Start of SUPPLIED INFORMATION

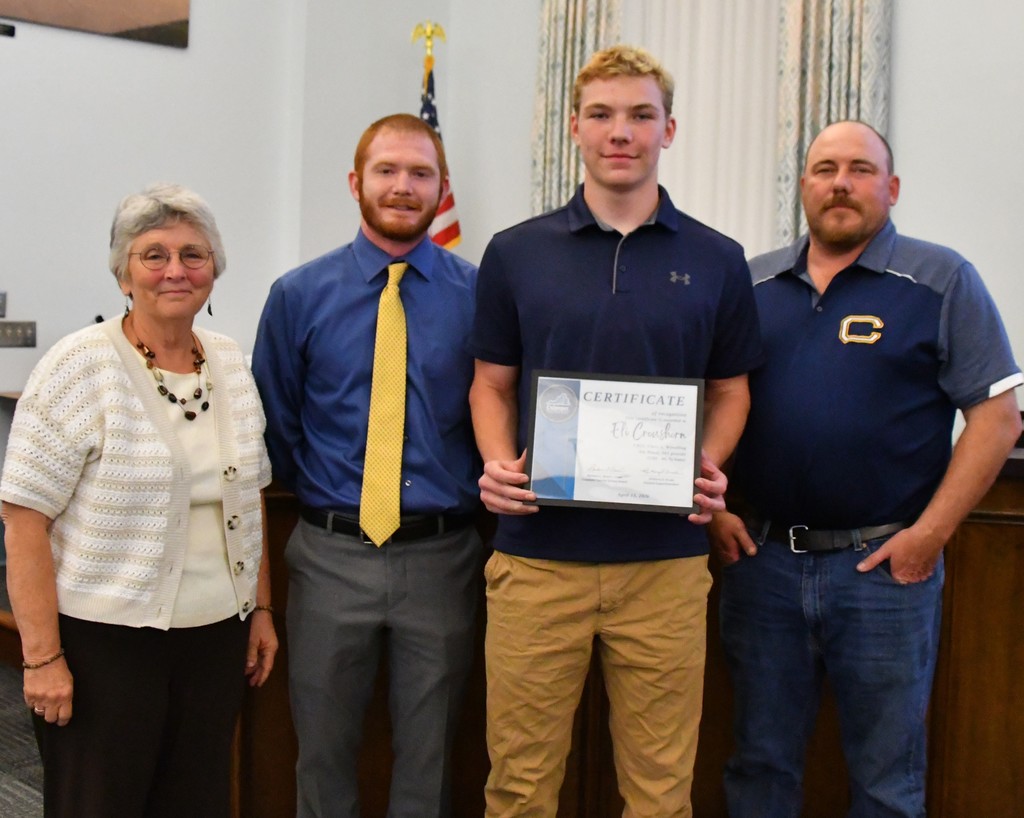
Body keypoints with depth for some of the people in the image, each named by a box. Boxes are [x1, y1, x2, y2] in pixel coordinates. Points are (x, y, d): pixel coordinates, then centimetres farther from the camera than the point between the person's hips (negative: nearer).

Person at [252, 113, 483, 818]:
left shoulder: (478, 294, -2)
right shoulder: (299, 296, 1)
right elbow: (274, 427, 7)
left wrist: (481, 493, -6)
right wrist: (313, 496, 3)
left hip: (443, 555, 0)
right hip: (331, 554, 1)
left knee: (428, 756, 15)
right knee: (324, 751, 16)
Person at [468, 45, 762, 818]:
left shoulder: (716, 261, 4)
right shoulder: (516, 253, 4)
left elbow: (729, 390, 11)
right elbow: (492, 384, 9)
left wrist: (711, 468, -9)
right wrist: (499, 464, -10)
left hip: (667, 558, 1)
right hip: (537, 551, 0)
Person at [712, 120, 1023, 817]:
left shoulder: (941, 281, -3)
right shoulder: (751, 283, 8)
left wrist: (929, 534, -12)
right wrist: (713, 507, 1)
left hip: (885, 568, -3)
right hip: (762, 558, 3)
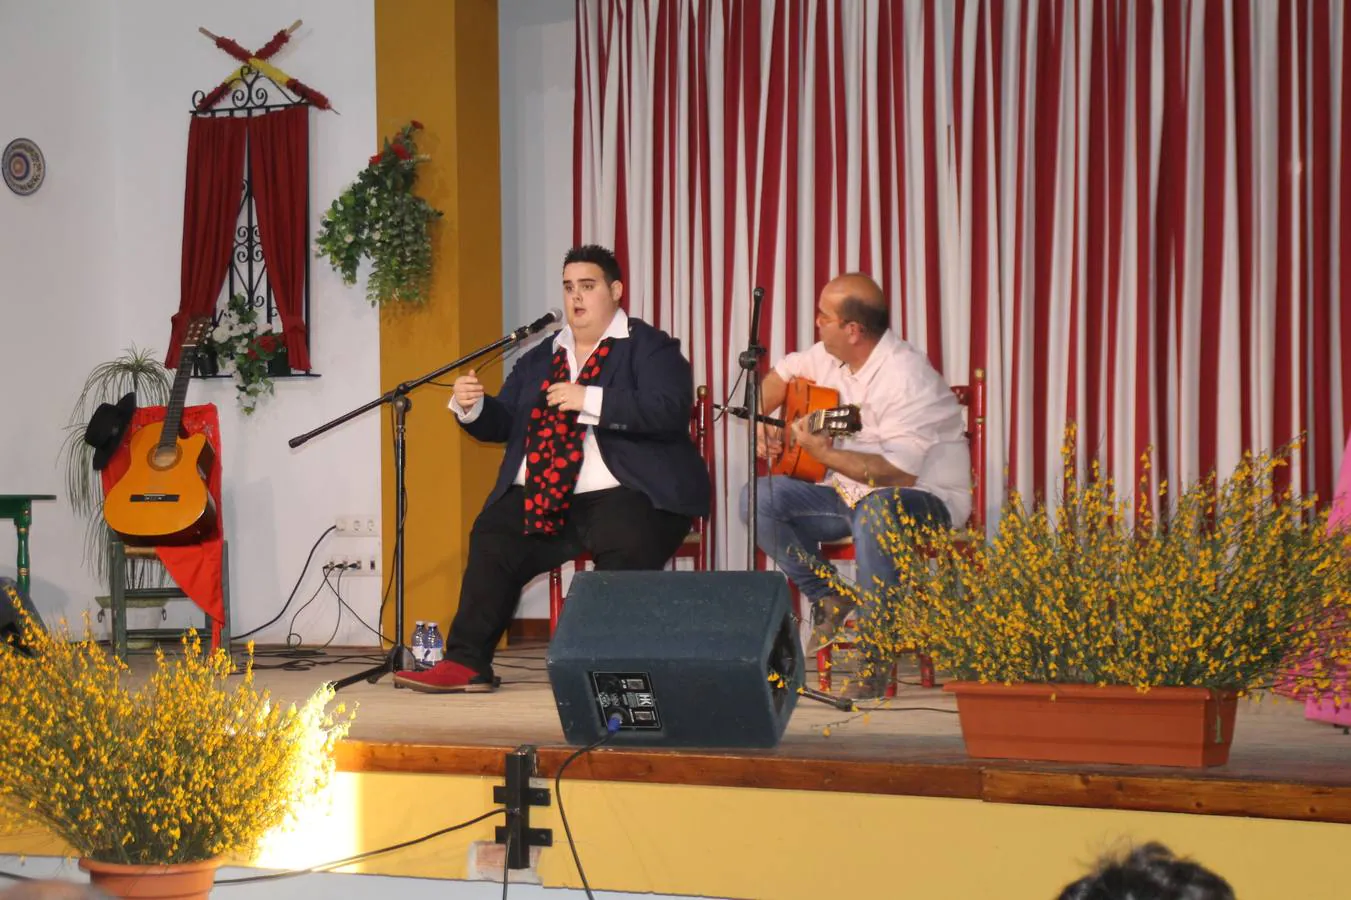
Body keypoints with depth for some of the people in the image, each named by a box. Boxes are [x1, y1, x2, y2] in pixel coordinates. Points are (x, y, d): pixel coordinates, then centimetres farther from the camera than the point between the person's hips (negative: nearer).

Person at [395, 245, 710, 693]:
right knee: (492, 539, -12)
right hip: (542, 499, 6)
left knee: (625, 547, -34)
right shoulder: (539, 358, 22)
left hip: (625, 495, -6)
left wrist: (589, 399, -21)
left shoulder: (649, 348, 1)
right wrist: (471, 406, -4)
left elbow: (669, 411, -17)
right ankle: (467, 663, -9)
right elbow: (503, 422, 20)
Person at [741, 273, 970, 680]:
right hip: (850, 492, 8)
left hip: (927, 499, -8)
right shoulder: (829, 357, 1)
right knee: (758, 499, -11)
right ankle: (829, 601, -1)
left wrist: (825, 454, -35)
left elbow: (900, 475, -31)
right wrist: (759, 424, 6)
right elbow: (782, 375, 23)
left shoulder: (905, 376, -24)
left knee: (876, 508, -42)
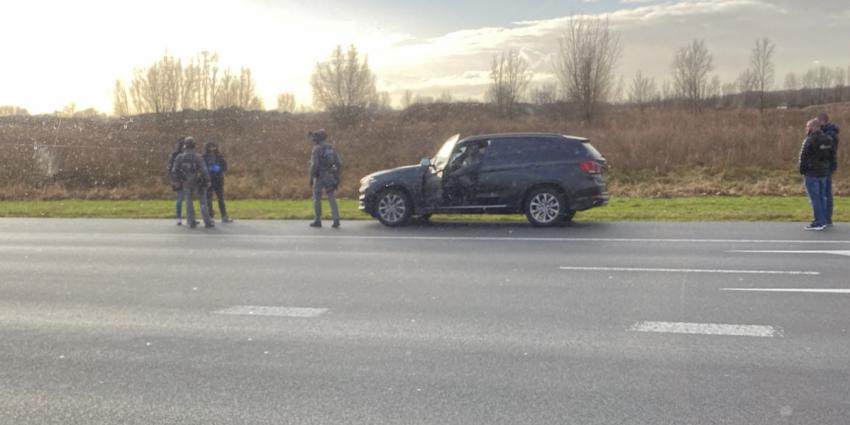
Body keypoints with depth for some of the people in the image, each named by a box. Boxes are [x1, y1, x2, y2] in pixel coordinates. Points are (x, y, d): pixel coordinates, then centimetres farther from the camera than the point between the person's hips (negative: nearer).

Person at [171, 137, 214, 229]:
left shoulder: (179, 157, -6)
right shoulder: (197, 157, -15)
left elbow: (174, 170, -3)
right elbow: (204, 170, -17)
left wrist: (180, 178, 13)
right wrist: (207, 181, -5)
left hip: (186, 183, 2)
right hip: (197, 183, -2)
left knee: (188, 203, 12)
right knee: (203, 202, 6)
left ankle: (191, 222, 11)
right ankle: (207, 222, 4)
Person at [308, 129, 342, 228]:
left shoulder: (316, 149, -12)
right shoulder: (330, 148, 10)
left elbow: (314, 165, -21)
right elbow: (339, 163, 9)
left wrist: (311, 178, -14)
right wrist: (337, 176, 14)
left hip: (319, 177, -6)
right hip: (329, 177, 6)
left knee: (317, 199, 7)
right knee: (332, 199, 4)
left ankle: (317, 221, 11)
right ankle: (336, 221, -6)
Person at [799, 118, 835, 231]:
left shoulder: (809, 140, -16)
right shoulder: (828, 139, 8)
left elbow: (803, 158, -15)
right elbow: (832, 156, 13)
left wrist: (802, 171, -5)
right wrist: (828, 167, 18)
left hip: (812, 173, -8)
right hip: (824, 173, 8)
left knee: (815, 198, -3)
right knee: (822, 197, 14)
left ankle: (818, 222, -2)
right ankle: (823, 221, 19)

End of SUPPLIED INFORMATION

EXERCISE AIM: The answer must be an exact copy of the lines above, from the start of the records through the line with "left wrist: (711, 468, -9)", and of nothing else; no pictures belong in it.

ANSWER TO THIS TASK:
Body keypoints with depth for some of the people in the image, each named by a box. Boxes are [x1, y1, x2, y2] in pixel coordinates. Points are (x, y, d): pixel coordinates, then centimetres farther from the camera than the point between the person's hips (negative: nearer).

Person at [252, 113, 483, 818]:
left shoulder: (478, 294, -2)
right shoulder: (299, 296, 1)
right elbow: (274, 427, 7)
left wrist: (481, 493, -6)
right wrist: (313, 496, 3)
left hip: (443, 555, 0)
right hip: (331, 554, 1)
left knee: (428, 756, 15)
right knee: (324, 751, 16)
Person at [468, 45, 762, 818]:
left shoulder: (716, 261, 4)
right shoulder: (516, 253, 4)
left elbow: (729, 390, 11)
right elbow: (492, 384, 9)
left wrist: (711, 468, -9)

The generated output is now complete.